I
Над окаймленным острыми утесами ущельем Юльер в Граубюндене стояло полуденное солнце. Раскаленные каменные стены сверкали под прямыми жгучими лучами. Мгновеньями, когда облака закрывали солнце, горизонт суживался, горы вырастали и суровыми, крутыми громадами надвигались друг на друга, редкие снежные пятна и выступы ледников между зубчатыми вершинами то вспыхивали искрами на солнце, то облекались зеленоватою тенью. Стояла гнетущая душная тишина. Только жаворонок порхал между голыми скалами, и резкий свист сурка временами врезался в это молчание пустыни…
По обе стороны тропинки, посреди широко раскинувшихся гор, стояли две колонны с обломанными капителями, выжившие уже не одно тысячелетие. В выдолбленном ветрами и бурями углублении в ущербленной верхушке одной колонны скопилась дождевая вода; птичка, попрыгивая по каменному краю, пила прозрачную воду…
Внезапно издали донесся повторенный и преображенный эхом собачий лай. На поросшем местами травой горном скате спал пастух. Разбуженный собачьим лаем, он вскочил, накинул на себя куртку и смелыми прыжками бросился с крутого уступа вниз собирать свое овечье стадо, далеко раскинувшееся по склонам белыми подвижными точками. Один из его косматых псов помчался за ним; другой, – старый, вероятно, пес, не отважившийся прыгать по обрывам, – стоял на выступе скалы и беспомощно визжал…
Зной разгорался, сгущалась духота. Солнце поднималось выше и выше. Облака плыли бесконечной чередой.
У ног черной, влажной от близких ледников скалы струились беззвучно стекавшие в небольшое озеро серебристые нити водопадов. Причудливых очертаний исполинские утесы окружали чистую, прозрачную до дна воду. С горной тропинки видна была та часть зеркальной глади, где озеро, мелея, переходило в небольшой сочный зеленый луг. На этом зеленом пятне то появлялась, то вновь исчезала голова пасшейся кобылы; несколько дальше две лошади мирно щипали траву, а третья пила холодную воду.
Наконец показался и человек. Поднявшись из западной части ущелья, он вышел круто извивавшейся тропинкой на вершину. Это не был горец с обветренным, опаленным солнцем лицом. Одет он был по-городски, ноша его в ремнях за спиной была не тяжела – магистратский плащик и короткая шпага. Но шагал он молодо и легко, и умными, быстрыми глазами оглядывал чуждый ему горный мир. Наконец он подошел к двум римским колоннам. Здесь он снял ранец, прислонил его к колонне, вытер лицо чистым платком и, увидев воду в углублении другой колонны, освежил лоб и руки; затем отступил на шаг назад и с благоговейным любопытством стал разглядывать свой античный умывальник. С деловитым видом вынул он из кармана записную книжку и принялся зарисовывать эти древние колонны. Немного погодя он с удовлетворением полюбовался своей работой, осторожно положил раскрытую книжку на ранец, взял свою палку с надрезами, обозначавшими разные меры, опустился на одно колено и тщательно измерил высоту достопримечательных колонн.
«Пять с половиной футов высоты», – проговорил он про себя.
– Это еще что такое? Шпионаж?! – прогремел над ним могучий бас.

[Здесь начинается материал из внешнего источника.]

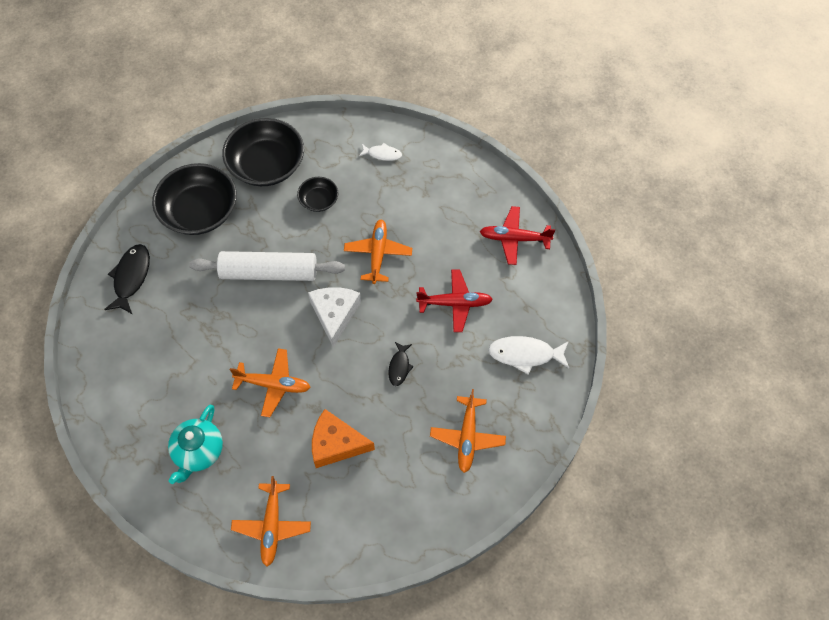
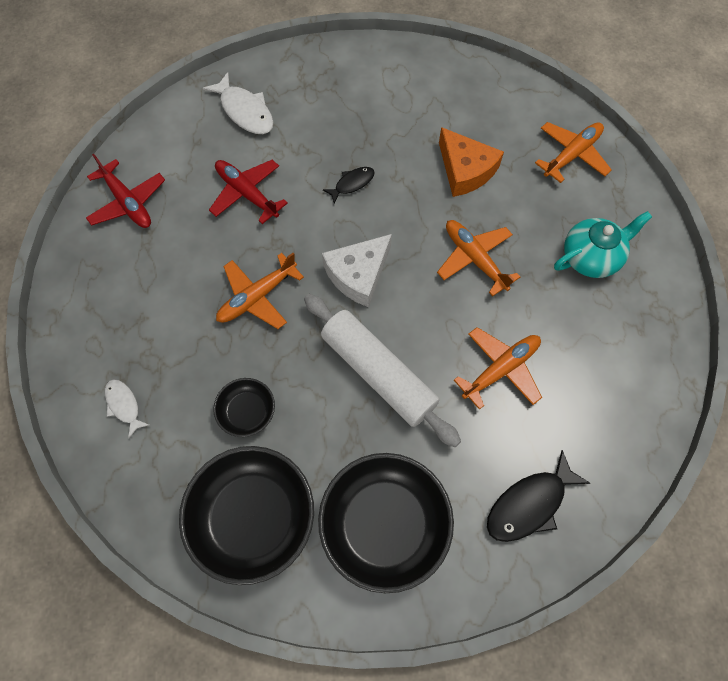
camera: 135 degrees left, 5 degrees up
(467, 437) = (359, 95): orange plane -> orange plane (501, 369)

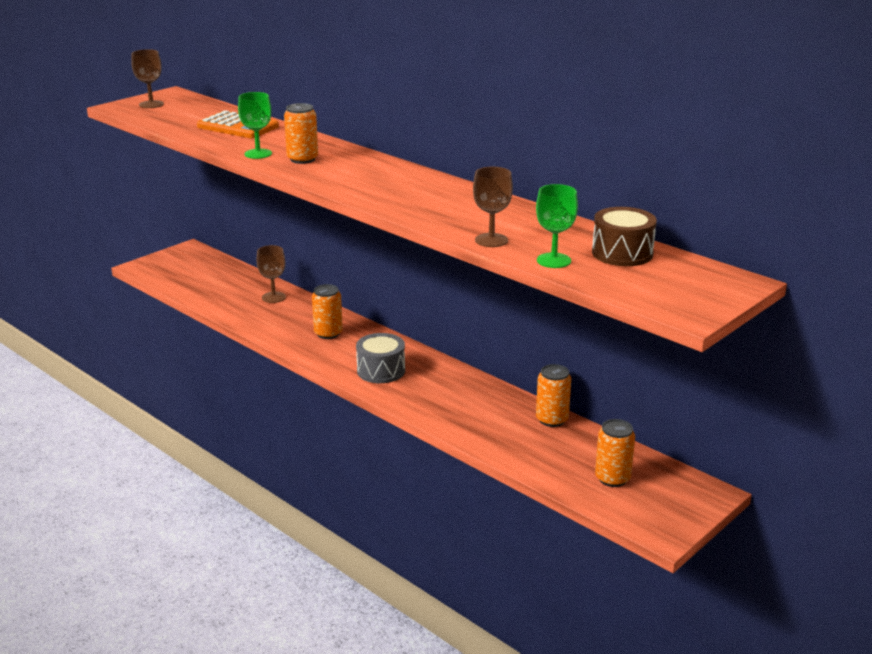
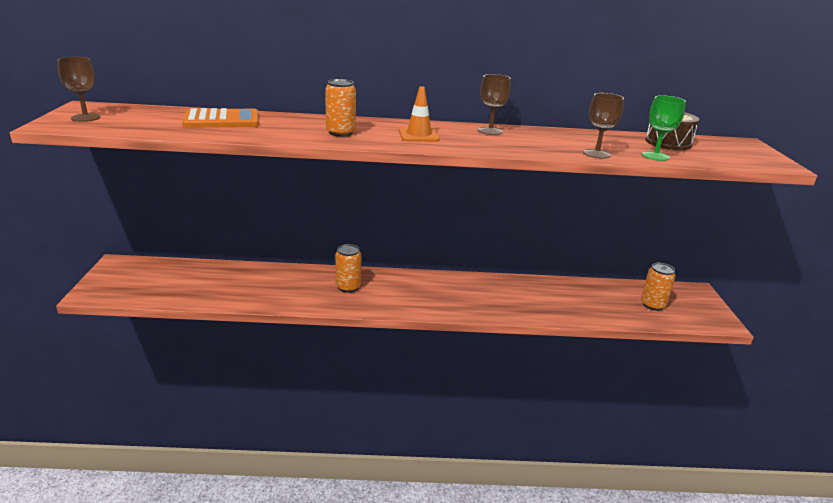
camera: 45 degrees left, 0 degrees up
(258, 154) = (294, 136): green goblet -> none
(273, 297) = (260, 276): brown goblet -> brown goblet (490, 131)
(364, 178) = (419, 135): none -> orange traffic cone
(381, 370) = (428, 298): grey drum -> none
(552, 419) = (569, 285): orange can -> none

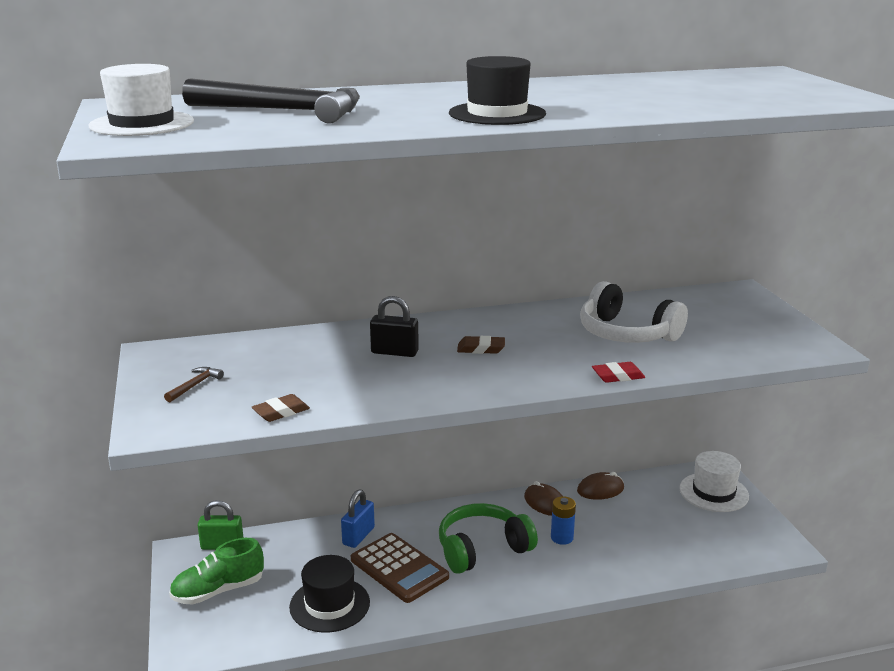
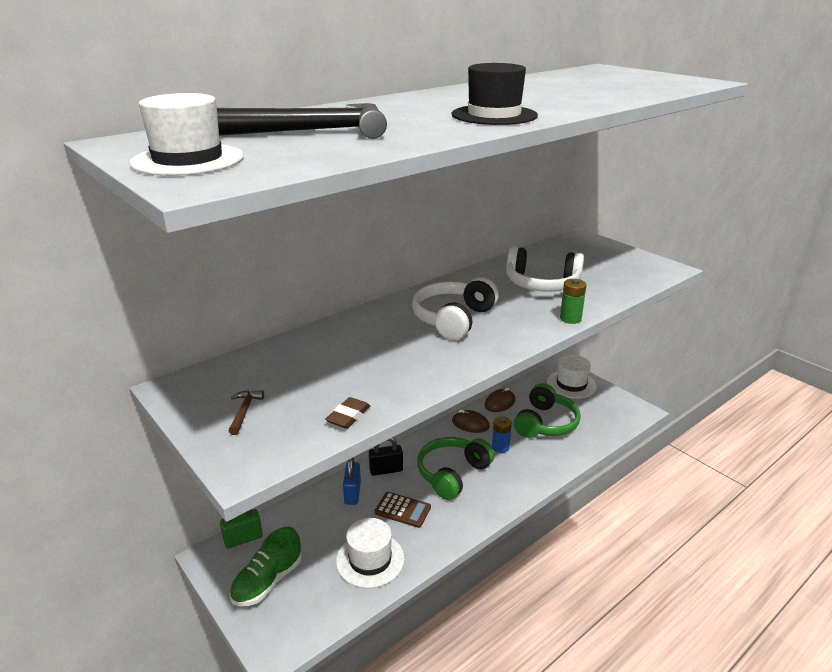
camera: 25 degrees left, 5 degrees up
(329, 604) = (370, 560): black hat -> white hat
(394, 352) = (390, 337): black padlock -> black padlock (386, 470)
(399, 568) = (402, 510): brown calculator -> brown calculator, size x0.66
(481, 349) = (453, 319): brown eraser -> white headphones
(618, 376) = (570, 319): red eraser -> green battery
(641, 527) = (545, 423): none -> green headphones

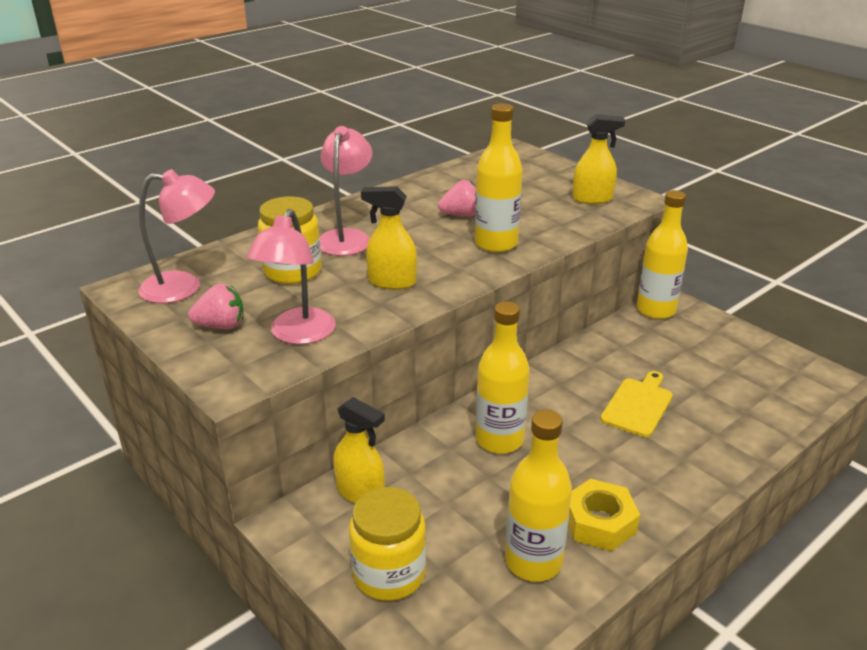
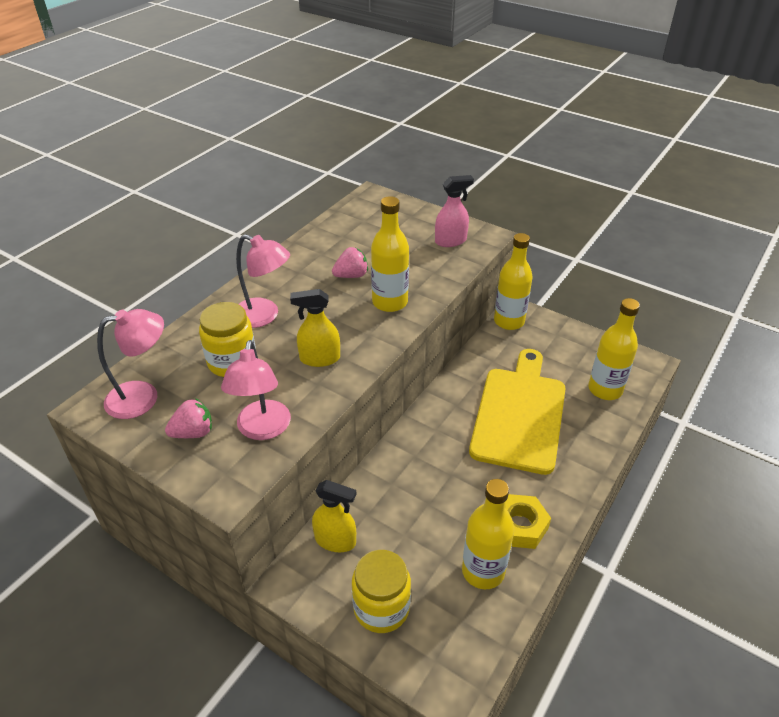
camera: 15 degrees left, 10 degrees up
(346, 237) = (264, 316): pink lamp -> pink lamp turned 120 degrees clockwise
(499, 440) = (426, 468): yellow bottle -> yellow bottle (605, 389)
(592, 199) = (451, 241): yellow spray bottle -> pink spray bottle
(638, 405) = (519, 414): yellow cutting board -> yellow cutting board, size x2.04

Молодой человек быстро вскочил на ноги и увидел перед собою седобородого старика в простом одеянии слуги, сверкавшего на него недружелюбными глазами.
Но молодой путешественник, выставив одну ногу вперед и подбоченившись лихо, бесстрашно и плавно повел речь с внезапно выросшим перед ним стариком:
– А вы кто такой и по какому праву вы позволяете себе мешать моим научным наблюдениям в кантоне Граубюндене, связанном с моим родным городом и республикой Цюрих договорами, скреплявшимися неоднократными и торжественными присягами? На ваше обидное подозрение могу ответить только презрением… Не намерены ли вы заградить мне дорогу? – продолжал он.